>There is no doubt in his mind that Pogačar is the best rider who ever lived, Michael Woods told Cycling Weekly last week.
>Comparing the landscape in which the two riders have raced makes the comparison even more stark, multiple Grand Tour stage winner Woods, who at 39 is retiring from Israel-Premier Tech at the end of this season, explained.
>"Merckx was competing when there were only four billion people on the planet," he said. "And only four countries were good at it… and there were guys he was racing against who were still working.
>These days, that figure of four billion has grown – slightly alarmingly in such as short period of time – to a shade over eight billion.

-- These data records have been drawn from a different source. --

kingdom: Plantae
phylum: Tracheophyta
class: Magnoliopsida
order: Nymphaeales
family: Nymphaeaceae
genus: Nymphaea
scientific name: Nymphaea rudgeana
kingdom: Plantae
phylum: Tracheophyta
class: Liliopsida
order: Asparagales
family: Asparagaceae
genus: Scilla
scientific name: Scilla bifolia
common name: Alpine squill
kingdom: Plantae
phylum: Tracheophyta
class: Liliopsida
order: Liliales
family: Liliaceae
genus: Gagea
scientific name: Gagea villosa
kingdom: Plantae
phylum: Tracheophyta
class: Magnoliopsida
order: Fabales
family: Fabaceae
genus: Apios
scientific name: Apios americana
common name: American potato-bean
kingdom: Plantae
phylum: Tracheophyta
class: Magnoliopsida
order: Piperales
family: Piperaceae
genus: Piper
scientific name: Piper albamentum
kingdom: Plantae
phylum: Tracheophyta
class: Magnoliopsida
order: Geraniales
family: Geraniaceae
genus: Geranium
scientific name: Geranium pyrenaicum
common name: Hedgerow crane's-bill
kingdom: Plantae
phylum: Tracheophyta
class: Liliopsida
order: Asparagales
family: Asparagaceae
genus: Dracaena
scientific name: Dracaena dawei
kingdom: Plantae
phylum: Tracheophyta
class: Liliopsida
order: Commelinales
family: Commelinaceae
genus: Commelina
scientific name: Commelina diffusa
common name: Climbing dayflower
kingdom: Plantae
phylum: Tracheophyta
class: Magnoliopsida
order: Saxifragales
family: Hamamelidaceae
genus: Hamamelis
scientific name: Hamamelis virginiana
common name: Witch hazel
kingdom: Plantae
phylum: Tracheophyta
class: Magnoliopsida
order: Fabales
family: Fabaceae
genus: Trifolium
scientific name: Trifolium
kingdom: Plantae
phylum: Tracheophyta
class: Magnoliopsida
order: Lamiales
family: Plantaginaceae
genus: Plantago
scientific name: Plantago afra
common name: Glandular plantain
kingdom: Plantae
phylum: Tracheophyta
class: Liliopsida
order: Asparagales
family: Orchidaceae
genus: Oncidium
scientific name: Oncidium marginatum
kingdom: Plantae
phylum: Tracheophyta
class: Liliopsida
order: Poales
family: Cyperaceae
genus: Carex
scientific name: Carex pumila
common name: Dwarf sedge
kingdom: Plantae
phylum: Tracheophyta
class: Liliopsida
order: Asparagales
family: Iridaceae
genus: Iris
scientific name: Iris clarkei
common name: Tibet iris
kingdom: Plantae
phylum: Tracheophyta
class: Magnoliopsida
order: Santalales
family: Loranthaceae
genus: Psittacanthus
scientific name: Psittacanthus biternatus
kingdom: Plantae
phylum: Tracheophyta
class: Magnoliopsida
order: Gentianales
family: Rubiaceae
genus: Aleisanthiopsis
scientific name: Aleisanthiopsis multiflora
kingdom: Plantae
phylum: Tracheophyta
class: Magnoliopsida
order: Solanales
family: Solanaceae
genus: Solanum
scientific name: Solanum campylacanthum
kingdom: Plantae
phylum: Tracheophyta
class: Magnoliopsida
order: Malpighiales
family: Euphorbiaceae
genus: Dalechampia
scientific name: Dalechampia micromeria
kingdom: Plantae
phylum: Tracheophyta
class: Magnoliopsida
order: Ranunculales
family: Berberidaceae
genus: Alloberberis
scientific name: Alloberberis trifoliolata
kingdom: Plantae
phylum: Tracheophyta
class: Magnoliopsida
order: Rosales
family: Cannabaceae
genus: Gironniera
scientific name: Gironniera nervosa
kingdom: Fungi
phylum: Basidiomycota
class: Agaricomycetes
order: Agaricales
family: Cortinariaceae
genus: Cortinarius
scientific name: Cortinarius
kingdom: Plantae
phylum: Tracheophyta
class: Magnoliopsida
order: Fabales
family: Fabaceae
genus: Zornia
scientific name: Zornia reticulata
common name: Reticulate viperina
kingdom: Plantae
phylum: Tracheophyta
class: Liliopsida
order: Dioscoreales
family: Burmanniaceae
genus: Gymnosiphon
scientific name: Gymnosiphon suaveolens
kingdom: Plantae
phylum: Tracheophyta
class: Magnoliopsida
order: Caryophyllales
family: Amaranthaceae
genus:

>"The fact that Pogačar's as good as he is with this level of depth, with this pool of talent that's being drawn from, it's vastly superior, vastly superior," the Canadian surmised.
>"It becomes not as fun when you have less of an opposition, so I certainly believe. So I don't foresee Pogačar racing into his late-30s. But, you never know. Like, he doesn't need to. He can stop tomorrow. And in my mind, he's the greatest cyclist that's ever lived."
>"You even saw it with [Peter] Sagan," Woods added. "Sagan just got bored. You could tell he was just doing it as a job. And when you're an athlete like Pogačar and Sagan… these guys want to be pushing the limits and testing themselves."